═══ DATOS PROPORCIONADOS ═══
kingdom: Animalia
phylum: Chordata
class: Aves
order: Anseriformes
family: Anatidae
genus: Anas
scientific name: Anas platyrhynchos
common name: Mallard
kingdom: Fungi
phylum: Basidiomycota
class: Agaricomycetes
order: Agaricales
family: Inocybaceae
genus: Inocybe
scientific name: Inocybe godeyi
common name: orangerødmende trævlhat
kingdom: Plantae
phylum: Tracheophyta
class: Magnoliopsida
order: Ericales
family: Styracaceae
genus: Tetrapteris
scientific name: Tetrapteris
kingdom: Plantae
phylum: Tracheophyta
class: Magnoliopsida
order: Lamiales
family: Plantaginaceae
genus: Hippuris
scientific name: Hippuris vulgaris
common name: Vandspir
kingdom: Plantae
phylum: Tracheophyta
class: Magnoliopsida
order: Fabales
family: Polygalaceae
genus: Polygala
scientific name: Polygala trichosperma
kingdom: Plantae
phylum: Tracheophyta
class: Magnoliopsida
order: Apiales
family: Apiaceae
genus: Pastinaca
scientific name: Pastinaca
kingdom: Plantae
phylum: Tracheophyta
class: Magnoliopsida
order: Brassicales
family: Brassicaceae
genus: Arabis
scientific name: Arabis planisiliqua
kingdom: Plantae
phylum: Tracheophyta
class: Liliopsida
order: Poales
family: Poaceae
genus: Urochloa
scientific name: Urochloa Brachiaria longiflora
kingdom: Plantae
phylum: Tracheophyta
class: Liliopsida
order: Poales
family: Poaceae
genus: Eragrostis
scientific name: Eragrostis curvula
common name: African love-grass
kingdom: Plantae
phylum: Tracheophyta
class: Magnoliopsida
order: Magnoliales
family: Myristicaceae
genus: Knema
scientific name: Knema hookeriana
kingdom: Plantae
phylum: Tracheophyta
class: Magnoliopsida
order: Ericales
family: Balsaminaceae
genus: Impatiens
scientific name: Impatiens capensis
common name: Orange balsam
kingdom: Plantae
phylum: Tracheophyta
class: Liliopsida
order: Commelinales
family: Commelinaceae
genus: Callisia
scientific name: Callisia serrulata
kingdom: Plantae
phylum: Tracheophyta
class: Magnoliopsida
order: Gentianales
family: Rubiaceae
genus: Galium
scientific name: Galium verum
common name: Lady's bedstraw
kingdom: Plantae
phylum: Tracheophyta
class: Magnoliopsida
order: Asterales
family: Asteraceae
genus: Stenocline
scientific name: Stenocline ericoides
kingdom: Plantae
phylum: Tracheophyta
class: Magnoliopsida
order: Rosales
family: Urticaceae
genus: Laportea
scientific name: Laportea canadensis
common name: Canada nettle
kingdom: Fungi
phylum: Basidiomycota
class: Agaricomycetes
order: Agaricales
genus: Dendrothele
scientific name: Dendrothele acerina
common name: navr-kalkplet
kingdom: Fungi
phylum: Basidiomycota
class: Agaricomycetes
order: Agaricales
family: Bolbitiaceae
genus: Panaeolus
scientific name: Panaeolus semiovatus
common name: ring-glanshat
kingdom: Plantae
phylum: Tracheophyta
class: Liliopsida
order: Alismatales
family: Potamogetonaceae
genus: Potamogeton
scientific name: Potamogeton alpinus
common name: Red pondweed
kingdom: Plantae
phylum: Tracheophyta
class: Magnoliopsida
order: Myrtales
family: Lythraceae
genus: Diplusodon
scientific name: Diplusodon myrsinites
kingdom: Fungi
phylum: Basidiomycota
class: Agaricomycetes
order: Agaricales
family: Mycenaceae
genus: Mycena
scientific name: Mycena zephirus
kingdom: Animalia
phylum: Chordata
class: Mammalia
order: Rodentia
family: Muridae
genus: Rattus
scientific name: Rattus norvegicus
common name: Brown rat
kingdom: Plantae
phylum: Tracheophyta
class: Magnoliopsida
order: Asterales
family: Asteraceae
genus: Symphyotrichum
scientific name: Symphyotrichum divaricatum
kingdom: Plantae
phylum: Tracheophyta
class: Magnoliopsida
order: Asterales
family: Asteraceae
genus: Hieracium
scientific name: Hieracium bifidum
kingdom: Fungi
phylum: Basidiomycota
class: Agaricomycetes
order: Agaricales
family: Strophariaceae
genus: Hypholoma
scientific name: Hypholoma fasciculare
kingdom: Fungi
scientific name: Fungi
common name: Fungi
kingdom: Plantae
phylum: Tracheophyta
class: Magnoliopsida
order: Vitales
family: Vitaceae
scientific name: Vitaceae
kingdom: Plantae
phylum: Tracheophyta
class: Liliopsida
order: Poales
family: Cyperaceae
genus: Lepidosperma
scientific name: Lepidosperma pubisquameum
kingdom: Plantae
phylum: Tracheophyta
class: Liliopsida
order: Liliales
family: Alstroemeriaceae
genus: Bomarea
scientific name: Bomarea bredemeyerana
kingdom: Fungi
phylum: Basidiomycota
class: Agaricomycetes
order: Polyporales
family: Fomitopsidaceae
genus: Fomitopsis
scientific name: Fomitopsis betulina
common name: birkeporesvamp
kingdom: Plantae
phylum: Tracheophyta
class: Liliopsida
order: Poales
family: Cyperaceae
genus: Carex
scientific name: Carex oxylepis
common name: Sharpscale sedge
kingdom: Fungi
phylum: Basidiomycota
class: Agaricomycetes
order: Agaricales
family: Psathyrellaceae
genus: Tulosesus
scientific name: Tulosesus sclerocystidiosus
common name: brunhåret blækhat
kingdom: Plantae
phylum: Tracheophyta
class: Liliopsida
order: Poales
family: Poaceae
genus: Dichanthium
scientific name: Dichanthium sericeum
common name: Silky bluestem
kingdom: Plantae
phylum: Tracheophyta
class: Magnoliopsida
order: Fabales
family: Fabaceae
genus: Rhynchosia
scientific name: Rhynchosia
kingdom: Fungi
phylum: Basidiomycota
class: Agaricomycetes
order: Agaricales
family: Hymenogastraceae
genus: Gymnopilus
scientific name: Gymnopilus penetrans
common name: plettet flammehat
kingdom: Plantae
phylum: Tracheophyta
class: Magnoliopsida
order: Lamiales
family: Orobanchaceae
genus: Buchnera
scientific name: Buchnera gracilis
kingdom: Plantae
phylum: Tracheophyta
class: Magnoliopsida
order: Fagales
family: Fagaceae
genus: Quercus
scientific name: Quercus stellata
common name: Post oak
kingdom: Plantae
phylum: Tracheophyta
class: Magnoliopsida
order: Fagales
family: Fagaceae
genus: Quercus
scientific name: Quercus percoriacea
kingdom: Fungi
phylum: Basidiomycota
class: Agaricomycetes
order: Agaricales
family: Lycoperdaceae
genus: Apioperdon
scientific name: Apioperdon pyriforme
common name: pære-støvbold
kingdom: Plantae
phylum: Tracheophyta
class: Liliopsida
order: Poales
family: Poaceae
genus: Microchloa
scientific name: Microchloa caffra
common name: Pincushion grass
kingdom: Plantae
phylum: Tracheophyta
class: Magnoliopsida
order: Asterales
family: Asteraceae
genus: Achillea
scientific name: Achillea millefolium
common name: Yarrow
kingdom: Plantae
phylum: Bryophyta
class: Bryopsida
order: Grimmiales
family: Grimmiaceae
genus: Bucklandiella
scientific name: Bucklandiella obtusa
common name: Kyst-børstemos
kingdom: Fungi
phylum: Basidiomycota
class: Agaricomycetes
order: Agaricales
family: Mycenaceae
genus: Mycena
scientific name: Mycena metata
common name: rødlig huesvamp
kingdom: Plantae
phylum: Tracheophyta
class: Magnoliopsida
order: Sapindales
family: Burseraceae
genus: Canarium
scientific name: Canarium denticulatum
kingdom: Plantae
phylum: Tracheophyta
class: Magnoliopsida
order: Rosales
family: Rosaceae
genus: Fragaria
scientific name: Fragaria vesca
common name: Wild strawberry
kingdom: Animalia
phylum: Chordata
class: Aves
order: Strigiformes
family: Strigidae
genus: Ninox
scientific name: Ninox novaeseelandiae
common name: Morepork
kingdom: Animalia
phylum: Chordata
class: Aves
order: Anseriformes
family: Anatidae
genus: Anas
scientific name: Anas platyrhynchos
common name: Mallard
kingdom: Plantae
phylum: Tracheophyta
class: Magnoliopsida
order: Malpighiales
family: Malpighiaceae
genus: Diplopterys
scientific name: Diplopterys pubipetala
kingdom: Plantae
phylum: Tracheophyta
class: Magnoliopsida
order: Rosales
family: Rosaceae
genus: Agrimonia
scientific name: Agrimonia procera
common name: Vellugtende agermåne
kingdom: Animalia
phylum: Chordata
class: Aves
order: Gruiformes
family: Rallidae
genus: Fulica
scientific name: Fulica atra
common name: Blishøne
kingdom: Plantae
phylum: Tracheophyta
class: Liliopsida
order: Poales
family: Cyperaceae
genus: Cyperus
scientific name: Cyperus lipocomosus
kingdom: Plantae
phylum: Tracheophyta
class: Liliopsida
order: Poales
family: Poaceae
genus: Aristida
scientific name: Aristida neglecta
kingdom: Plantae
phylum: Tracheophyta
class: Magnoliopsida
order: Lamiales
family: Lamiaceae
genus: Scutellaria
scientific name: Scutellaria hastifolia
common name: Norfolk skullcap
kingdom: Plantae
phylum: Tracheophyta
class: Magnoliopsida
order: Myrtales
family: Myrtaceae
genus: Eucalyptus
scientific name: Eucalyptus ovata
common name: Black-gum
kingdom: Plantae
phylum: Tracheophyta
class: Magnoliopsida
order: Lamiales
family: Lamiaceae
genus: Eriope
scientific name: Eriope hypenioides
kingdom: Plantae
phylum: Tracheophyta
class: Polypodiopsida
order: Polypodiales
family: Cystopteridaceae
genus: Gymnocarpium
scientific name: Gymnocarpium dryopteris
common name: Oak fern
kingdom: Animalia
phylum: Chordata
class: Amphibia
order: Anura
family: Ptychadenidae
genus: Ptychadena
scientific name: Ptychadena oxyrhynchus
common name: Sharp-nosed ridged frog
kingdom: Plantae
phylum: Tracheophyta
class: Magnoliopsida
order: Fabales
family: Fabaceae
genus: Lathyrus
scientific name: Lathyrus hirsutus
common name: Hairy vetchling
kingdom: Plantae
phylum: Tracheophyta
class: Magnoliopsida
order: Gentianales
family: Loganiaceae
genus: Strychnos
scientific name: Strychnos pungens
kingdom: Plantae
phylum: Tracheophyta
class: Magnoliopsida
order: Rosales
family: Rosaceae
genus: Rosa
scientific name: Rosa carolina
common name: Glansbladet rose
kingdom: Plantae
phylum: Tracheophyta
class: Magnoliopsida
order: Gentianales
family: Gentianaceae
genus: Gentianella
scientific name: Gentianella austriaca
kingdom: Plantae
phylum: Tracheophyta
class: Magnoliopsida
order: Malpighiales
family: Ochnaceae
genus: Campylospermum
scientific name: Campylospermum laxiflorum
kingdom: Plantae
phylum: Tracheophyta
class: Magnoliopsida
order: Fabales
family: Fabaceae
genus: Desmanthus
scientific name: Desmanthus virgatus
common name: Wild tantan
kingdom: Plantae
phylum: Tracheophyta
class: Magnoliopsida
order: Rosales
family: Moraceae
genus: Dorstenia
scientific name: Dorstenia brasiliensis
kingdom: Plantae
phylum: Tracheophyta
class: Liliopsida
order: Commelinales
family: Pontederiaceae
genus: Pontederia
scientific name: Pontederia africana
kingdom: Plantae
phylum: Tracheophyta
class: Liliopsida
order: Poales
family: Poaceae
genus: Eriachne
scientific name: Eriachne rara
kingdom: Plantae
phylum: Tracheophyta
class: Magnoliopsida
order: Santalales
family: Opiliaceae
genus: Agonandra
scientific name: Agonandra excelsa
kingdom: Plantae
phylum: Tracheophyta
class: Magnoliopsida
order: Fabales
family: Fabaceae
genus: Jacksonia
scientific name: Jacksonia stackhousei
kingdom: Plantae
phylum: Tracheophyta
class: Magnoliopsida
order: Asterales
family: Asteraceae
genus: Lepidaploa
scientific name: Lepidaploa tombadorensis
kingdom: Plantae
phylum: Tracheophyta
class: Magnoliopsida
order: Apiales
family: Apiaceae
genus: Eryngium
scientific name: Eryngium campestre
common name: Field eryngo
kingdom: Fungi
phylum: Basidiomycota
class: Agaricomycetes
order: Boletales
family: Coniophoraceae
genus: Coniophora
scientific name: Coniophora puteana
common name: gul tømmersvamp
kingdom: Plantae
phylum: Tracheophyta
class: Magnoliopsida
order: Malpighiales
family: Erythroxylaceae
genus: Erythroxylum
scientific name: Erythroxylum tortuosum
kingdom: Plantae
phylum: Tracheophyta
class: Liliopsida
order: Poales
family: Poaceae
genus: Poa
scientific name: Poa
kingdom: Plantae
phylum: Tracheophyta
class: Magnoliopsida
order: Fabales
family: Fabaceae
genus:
═══
* **OBJETIVO**
Reproduce al pie de la letra las líneas de los datos de arriba que van desde el comienzo hasta la línea que contiene "genus: Inocybe", ambos extremos incluidos.

* **RESPUESTA**
kingdom: Animalia
phylum: Chordata
class: Aves
order: Anseriformes
family: Anatidae
genus: Anas
scientific name: Anas platyrhynchos
common name: Mallard
kingdom: Fungi
phylum: Basidiomycota
class: Agaricomycetes
order: Agaricales
family: Inocybaceae
genus: Inocybe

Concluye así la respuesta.